| What the task asks |
Once you have read the entries below, write them all out again exactly.

[Records from a data source]
▼▼▼
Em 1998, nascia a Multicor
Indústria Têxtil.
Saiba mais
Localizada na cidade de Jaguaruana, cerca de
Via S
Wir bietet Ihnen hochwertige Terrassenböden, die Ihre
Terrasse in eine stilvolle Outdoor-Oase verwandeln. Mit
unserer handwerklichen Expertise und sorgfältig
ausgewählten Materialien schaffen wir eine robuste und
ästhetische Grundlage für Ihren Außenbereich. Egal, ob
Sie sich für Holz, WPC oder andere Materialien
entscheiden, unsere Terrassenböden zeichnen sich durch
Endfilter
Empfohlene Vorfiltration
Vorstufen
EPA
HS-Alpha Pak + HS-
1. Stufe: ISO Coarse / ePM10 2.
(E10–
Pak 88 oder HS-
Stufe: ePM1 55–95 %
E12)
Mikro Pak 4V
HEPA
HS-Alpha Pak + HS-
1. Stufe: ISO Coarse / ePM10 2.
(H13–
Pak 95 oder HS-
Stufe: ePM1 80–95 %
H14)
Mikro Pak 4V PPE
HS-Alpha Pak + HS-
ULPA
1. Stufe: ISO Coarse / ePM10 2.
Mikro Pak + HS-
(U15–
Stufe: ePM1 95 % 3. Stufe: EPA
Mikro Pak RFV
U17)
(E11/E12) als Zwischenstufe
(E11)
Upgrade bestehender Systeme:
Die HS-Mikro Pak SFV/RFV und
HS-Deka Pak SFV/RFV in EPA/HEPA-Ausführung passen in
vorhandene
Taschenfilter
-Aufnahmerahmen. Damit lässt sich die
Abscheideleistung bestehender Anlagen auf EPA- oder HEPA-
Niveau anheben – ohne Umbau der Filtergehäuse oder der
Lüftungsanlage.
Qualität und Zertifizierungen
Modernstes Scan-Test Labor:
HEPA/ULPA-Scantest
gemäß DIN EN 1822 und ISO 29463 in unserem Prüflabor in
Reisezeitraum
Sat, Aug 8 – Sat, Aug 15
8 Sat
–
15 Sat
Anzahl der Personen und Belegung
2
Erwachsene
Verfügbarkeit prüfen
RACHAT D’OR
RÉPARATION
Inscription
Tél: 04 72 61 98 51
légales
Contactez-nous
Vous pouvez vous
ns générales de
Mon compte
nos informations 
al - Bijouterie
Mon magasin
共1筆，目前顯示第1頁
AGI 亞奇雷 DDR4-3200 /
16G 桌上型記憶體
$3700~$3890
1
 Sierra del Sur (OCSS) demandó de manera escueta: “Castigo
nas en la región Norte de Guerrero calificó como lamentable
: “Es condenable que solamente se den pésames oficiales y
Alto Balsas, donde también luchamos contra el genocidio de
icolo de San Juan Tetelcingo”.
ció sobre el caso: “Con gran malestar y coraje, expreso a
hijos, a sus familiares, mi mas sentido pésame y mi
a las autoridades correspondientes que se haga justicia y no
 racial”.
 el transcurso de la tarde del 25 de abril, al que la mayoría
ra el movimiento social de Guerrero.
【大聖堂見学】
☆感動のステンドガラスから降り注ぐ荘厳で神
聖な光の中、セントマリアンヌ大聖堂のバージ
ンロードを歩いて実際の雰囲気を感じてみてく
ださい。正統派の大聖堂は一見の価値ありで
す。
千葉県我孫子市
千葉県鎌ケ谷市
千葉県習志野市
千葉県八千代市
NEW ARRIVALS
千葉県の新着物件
▲▲▲
| Reply |
Em 1998, nascia a Multicor
Indústria Têxtil.
Saiba mais
Localizada na cidade de Jaguaruana, cerca de
Via S
Wir bietet Ihnen hochwertige Terrassenböden, die Ihre
Terrasse in eine stilvolle Outdoor-Oase verwandeln. Mit
unserer handwerklichen Expertise und sorgfältig
ausgewählten Materialien schaffen wir eine robuste und
ästhetische Grundlage für Ihren Außenbereich. Egal, ob
Sie sich für Holz, WPC oder andere Materialien
entscheiden, unsere Terrassenböden zeichnen sich durch
Endfilter
Empfohlene Vorfiltration
Vorstufen
EPA
HS-Alpha Pak + HS-
1. Stufe: ISO Coarse / ePM10 2.
(E10–
Pak 88 oder HS-
Stufe: ePM1 55–95 %
E12)
Mikro Pak 4V
HEPA
HS-Alpha Pak + HS-
1. Stufe: ISO Coarse / ePM10 2.
(H13–
Pak 95 oder HS-
Stufe: ePM1 80–95 %
H14)
Mikro Pak 4V PPE
HS-Alpha Pak + HS-
ULPA
1. Stufe: ISO Coarse / ePM10 2.
Mikro Pak + HS-
(U15–
Stufe: ePM1 95 % 3. Stufe: EPA
Mikro Pak RFV
U17)
(E11/E12) als Zwischenstufe
(E11)
Upgrade bestehender Systeme:
Die HS-Mikro Pak SFV/RFV und
HS-Deka Pak SFV/RFV in EPA/HEPA-Ausführung passen in
vorhandene
Taschenfilter
-Aufnahmerahmen. Damit lässt sich die
Abscheideleistung bestehender Anlagen auf EPA- oder HEPA-
Niveau anheben – ohne Umbau der Filtergehäuse oder der
Lüftungsanlage.
Qualität und Zertifizierungen
Modernstes Scan-Test Labor:
HEPA/ULPA-Scantest
gemäß DIN EN 1822 und ISO 29463 in unserem Prüflabor in
Reisezeitraum
Sat, Aug 8 – Sat, Aug 15
8 Sat
–
15 Sat
Anzahl der Personen und Belegung
2
Erwachsene
Verfügbarkeit prüfen
RACHAT D’OR
RÉPARATION
Inscription
Tél: 04 72 61 98 51
légales
Contactez-nous
Vous pouvez vous
ns générales de
Mon compte
nos informations 
al - Bijouterie
Mon magasin
共1筆，目前顯示第1頁
AGI 亞奇雷 DDR4-3200 /
16G 桌上型記憶體
$3700~$3890
1
 Sierra del Sur (OCSS) demandó de manera escueta: “Castigo
nas en la región Norte de Guerrero calificó como lamentable
: “Es condenable que solamente se den pésames oficiales y
Alto Balsas, donde también luchamos contra el genocidio de
icolo de San Juan Tetelcingo”.
ció sobre el caso: “Con gran malestar y coraje, expreso a
hijos, a sus familiares, mi mas sentido pésame y mi
a las autoridades correspondientes que se haga justicia y no
 racial”.
 el transcurso de la tarde del 25 de abril, al que la mayoría
ra el movimiento social de Guerrero.
【大聖堂見学】
☆感動のステンドガラスから降り注ぐ荘厳で神
聖な光の中、セントマリアンヌ大聖堂のバージ
ンロードを歩いて実際の雰囲気を感じてみてく
ださい。正統派の大聖堂は一見の価値ありで
す。
千葉県我孫子市
千葉県鎌ケ谷市
千葉県習志野市
千葉県八千代市
NEW ARRIVALS
千葉県の新着物件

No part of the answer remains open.